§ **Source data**
____

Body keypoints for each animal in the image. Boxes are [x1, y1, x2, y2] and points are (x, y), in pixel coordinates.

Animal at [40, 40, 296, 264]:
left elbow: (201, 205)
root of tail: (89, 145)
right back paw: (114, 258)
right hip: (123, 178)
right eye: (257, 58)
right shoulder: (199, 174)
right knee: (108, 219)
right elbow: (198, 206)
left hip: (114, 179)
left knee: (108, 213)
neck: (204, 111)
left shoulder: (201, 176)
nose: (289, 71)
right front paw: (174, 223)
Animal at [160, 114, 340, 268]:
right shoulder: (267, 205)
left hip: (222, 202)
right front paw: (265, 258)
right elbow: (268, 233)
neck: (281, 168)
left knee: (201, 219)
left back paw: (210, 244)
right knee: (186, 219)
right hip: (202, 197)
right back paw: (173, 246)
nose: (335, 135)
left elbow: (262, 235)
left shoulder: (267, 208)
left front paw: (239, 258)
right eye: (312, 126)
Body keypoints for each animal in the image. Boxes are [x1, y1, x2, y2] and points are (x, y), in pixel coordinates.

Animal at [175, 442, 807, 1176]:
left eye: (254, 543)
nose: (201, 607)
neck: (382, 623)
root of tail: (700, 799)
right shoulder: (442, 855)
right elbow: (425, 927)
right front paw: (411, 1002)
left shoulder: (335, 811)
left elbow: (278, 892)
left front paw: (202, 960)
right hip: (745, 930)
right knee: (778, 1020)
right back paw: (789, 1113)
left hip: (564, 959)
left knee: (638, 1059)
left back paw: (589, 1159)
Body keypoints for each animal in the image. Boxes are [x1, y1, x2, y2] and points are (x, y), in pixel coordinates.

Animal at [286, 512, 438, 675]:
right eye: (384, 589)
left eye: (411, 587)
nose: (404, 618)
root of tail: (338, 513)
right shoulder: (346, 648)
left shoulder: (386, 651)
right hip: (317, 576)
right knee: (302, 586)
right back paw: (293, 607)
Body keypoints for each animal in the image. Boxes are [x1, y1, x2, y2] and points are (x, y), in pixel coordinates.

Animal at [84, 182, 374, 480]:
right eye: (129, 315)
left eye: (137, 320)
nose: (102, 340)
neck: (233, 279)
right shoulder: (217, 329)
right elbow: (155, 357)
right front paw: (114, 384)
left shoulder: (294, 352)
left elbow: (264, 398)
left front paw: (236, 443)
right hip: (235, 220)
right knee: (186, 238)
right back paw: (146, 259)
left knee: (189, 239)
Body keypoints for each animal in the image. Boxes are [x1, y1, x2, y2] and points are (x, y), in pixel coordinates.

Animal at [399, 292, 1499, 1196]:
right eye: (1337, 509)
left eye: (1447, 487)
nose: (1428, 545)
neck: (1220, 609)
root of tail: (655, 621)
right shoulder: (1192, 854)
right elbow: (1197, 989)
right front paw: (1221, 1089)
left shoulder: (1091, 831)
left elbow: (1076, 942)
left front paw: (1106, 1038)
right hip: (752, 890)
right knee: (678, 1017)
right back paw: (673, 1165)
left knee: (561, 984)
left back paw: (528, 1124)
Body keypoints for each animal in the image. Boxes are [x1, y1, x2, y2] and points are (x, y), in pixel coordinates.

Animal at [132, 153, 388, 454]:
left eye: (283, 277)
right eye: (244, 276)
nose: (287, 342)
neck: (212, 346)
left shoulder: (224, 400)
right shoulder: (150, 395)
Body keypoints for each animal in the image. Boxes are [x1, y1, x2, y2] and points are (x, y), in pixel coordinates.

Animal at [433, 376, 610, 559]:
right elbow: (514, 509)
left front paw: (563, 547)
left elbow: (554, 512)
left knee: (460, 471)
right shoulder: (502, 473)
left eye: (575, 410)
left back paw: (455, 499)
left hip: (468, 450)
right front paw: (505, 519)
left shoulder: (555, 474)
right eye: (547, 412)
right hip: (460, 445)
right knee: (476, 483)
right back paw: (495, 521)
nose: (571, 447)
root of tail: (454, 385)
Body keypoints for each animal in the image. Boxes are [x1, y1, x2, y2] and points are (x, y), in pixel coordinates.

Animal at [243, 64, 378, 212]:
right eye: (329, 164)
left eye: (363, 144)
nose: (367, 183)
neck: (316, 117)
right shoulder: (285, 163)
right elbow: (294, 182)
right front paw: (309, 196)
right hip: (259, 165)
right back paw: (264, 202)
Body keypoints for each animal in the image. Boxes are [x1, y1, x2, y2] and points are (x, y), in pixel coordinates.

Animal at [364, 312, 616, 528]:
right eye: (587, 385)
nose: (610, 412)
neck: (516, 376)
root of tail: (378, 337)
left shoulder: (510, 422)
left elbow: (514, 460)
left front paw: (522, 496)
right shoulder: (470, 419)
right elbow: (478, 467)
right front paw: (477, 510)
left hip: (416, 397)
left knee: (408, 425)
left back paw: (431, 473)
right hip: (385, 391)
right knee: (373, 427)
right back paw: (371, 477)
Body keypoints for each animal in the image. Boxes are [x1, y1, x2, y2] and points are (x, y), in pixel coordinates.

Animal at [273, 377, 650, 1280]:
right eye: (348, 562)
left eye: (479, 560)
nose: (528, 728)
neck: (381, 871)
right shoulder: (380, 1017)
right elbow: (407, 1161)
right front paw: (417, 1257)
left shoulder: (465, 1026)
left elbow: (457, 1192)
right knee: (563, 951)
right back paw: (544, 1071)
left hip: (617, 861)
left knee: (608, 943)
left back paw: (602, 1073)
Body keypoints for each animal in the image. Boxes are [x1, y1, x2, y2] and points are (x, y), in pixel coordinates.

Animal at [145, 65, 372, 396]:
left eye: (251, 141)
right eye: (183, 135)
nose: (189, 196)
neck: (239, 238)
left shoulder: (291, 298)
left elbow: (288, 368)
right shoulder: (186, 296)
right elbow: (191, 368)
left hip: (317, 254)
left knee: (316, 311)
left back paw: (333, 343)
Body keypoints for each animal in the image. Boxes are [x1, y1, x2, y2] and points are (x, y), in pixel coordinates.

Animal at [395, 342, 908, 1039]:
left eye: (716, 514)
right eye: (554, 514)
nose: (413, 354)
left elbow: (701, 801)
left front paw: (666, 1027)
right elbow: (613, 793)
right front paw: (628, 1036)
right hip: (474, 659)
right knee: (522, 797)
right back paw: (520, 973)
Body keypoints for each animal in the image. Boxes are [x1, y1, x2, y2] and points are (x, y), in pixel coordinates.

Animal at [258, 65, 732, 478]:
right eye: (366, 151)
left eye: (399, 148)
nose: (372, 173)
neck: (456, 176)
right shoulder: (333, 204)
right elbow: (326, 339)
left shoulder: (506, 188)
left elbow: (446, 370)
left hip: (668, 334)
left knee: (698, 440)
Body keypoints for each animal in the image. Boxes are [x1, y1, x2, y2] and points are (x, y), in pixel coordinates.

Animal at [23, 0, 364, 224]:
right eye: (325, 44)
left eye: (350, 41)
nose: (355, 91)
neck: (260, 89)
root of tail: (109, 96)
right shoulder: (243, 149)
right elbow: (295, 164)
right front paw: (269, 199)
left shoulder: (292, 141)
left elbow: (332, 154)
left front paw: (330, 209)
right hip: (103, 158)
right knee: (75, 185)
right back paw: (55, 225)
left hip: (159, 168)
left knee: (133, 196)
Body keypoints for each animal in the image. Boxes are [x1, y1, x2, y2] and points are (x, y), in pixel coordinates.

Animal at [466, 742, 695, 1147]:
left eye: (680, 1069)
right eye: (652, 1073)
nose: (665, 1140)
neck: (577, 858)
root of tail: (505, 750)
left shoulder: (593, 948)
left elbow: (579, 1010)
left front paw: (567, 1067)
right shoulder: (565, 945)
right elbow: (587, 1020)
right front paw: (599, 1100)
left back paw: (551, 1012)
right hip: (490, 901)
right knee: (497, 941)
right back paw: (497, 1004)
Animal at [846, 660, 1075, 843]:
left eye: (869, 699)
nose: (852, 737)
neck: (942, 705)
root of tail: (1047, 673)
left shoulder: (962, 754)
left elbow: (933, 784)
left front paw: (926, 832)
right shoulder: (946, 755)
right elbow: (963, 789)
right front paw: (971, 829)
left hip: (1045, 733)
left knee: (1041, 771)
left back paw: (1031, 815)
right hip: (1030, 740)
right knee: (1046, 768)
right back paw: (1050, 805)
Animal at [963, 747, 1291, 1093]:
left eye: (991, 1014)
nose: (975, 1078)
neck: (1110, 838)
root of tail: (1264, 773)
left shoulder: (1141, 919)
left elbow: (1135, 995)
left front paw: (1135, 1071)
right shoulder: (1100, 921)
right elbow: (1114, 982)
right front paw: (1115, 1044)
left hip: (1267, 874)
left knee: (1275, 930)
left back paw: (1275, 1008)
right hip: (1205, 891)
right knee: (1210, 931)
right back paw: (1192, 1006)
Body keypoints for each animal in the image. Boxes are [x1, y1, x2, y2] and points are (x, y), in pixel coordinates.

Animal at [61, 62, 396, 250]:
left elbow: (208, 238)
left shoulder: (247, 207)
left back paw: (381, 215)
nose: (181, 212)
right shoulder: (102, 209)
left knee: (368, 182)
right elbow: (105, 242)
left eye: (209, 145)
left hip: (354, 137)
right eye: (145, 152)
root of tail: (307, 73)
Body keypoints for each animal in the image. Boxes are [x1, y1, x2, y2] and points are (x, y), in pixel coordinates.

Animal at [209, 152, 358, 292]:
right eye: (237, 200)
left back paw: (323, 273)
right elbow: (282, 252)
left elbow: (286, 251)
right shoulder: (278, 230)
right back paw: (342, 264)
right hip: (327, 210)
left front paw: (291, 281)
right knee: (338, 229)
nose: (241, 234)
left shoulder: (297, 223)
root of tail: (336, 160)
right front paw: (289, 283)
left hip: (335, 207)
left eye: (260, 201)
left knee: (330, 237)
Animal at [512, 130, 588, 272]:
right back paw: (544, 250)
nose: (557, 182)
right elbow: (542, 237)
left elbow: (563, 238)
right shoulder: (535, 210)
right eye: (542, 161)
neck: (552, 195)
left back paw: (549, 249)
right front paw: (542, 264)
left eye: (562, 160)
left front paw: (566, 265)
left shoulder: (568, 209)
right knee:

____

§ **Requirement**
When you reach the line containing "right shoulder: (535, 210)" in the data above, retype it and each line after it through the final one, exactly as written.

§ **Result for this task**
right shoulder: (535, 210)
right eye: (542, 161)
neck: (552, 195)
left back paw: (549, 249)
right front paw: (542, 264)
left eye: (562, 160)
left front paw: (566, 265)
left shoulder: (568, 209)
right knee:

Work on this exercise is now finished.